- _Source data_
-*-*-
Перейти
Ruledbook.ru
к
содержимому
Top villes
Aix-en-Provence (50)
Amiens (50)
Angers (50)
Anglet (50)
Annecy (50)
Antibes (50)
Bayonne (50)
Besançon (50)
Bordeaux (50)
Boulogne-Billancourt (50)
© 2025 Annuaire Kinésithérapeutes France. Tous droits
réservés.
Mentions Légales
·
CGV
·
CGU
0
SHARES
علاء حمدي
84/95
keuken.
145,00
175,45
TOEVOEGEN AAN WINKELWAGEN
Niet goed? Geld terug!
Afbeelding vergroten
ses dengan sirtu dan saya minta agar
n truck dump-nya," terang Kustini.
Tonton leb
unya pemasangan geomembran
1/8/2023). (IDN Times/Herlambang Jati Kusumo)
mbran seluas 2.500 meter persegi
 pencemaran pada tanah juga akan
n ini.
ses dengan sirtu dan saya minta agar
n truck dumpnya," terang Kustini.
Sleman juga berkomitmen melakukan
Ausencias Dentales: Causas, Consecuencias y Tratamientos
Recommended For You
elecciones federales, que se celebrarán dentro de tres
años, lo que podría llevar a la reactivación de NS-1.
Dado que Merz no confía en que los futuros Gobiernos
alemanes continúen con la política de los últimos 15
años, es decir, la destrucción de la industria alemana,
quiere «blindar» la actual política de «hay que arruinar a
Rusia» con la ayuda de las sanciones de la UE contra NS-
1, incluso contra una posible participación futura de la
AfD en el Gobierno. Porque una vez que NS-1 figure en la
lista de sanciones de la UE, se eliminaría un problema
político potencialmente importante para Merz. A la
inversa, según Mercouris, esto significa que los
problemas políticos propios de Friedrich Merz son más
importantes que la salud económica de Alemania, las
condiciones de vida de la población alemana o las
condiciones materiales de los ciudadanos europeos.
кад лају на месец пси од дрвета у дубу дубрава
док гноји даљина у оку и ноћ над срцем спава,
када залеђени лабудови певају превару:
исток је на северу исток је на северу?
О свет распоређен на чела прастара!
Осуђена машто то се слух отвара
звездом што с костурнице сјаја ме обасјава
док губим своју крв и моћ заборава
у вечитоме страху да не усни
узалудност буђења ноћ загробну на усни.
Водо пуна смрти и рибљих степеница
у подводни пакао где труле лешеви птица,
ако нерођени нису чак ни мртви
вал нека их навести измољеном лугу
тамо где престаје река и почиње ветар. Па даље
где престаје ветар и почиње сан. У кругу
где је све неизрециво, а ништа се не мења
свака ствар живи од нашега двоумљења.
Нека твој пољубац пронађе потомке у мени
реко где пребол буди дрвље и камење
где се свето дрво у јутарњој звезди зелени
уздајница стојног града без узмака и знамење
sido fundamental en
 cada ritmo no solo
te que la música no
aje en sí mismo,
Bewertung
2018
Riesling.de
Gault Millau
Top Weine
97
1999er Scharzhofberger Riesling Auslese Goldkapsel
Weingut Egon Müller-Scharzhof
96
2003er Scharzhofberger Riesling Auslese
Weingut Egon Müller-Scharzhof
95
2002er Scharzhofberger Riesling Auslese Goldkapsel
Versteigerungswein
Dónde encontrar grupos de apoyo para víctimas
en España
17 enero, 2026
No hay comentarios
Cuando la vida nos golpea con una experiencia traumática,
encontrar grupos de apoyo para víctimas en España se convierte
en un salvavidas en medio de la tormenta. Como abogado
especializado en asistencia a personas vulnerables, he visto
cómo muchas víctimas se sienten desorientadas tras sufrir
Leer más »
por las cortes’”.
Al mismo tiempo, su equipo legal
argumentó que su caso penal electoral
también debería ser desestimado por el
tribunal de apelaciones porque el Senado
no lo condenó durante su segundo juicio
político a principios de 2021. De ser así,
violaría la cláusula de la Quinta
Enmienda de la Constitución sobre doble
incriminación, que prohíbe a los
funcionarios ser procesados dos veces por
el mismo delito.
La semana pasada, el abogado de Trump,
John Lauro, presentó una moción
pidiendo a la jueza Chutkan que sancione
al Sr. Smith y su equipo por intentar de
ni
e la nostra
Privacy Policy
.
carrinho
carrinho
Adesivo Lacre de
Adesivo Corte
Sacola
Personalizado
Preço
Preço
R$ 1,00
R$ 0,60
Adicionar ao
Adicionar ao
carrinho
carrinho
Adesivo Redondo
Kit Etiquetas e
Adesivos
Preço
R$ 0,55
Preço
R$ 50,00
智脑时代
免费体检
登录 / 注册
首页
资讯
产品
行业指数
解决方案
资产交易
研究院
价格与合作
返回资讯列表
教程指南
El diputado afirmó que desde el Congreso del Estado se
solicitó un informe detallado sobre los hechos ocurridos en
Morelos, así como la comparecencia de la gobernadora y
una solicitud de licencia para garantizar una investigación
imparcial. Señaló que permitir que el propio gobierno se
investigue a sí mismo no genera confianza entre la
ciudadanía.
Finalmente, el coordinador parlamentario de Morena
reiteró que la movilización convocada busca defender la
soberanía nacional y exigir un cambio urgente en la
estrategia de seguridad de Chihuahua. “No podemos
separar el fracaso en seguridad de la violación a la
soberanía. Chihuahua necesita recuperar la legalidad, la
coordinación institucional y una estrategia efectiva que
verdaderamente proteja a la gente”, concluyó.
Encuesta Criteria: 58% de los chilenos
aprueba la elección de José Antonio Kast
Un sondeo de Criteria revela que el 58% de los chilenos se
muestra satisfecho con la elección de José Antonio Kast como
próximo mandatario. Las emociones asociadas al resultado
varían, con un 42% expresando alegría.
-*-*-
- _Job item_
Update the material from its first line through the line containing "TOEVOEGEN AAN WINKELWAGEN", changing "Bordeaux" to "Toulouse" and leaving every other word as it is.

- _Answer_
Перейти
Ruledbook.ru
к
содержимому
Top villes
Aix-en-Provence (50)
Amiens (50)
Angers (50)
Anglet (50)
Annecy (50)
Antibes (50)
Bayonne (50)
Besançon (50)
Toulouse (50)
Boulogne-Billancourt (50)
© 2025 Annuaire Kinésithérapeutes France. Tous droits
réservés.
Mentions Légales
·
CGV
·
CGU
0
SHARES
علاء حمدي
84/95
keuken.
145,00
175,45
TOEVOEGEN AAN WINKELWAGEN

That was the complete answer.